[Instructions for the task] Pull each line containing "degrees" from the data.

Object matching data:
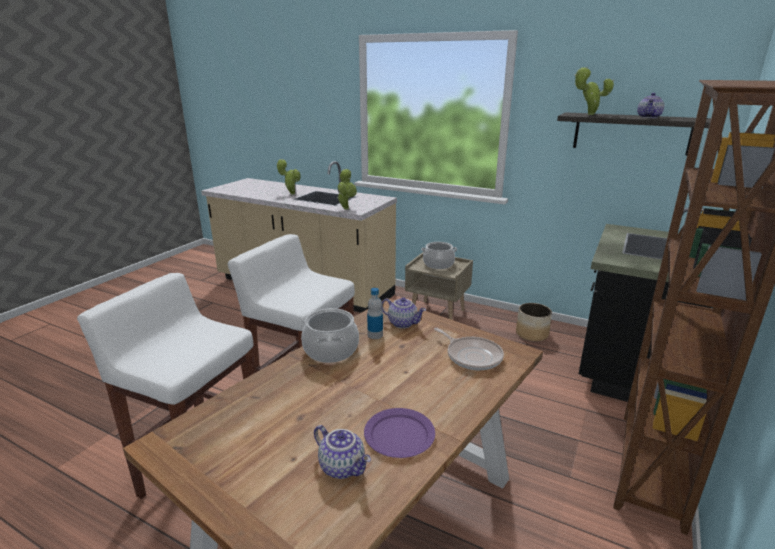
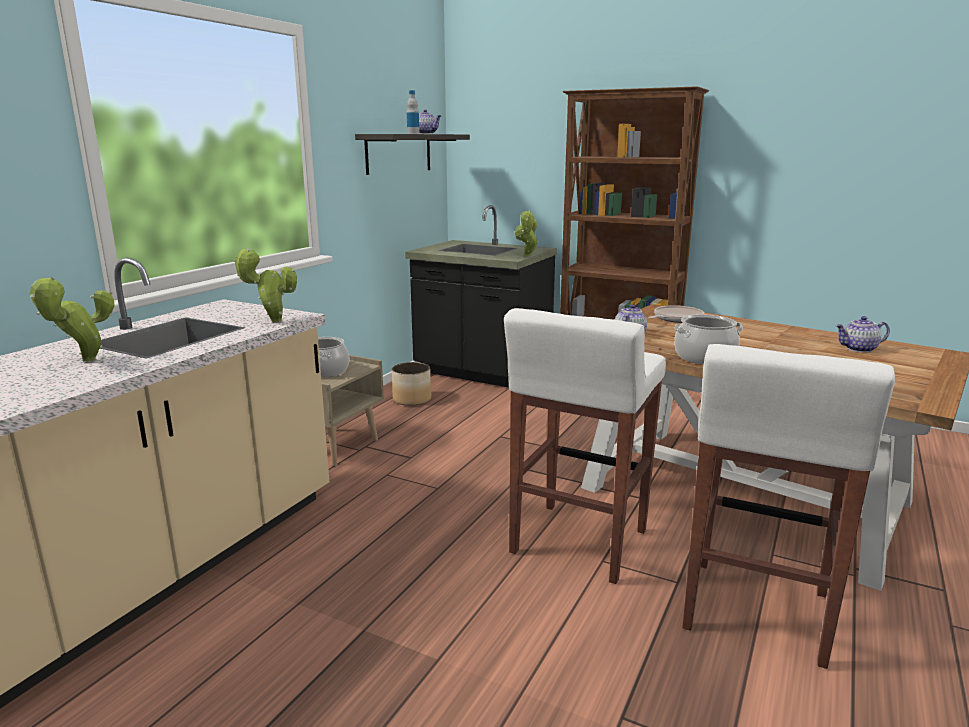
camera: 90 degrees left, 5 degrees down
(343, 467) = (859, 349): teapot -> teapot turned 135 degrees counterclockwise
(375, 335) = (661, 344): bottle -> bottle (413, 133)
(399, 435) = (806, 337): purple plate -> none
(588, 114) = (389, 133): potted plant -> potted plant (527, 255)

[Response for this exercise]
camera: 90 degrees left, 5 degrees down
(343, 467) = (859, 349): teapot -> teapot turned 135 degrees counterclockwise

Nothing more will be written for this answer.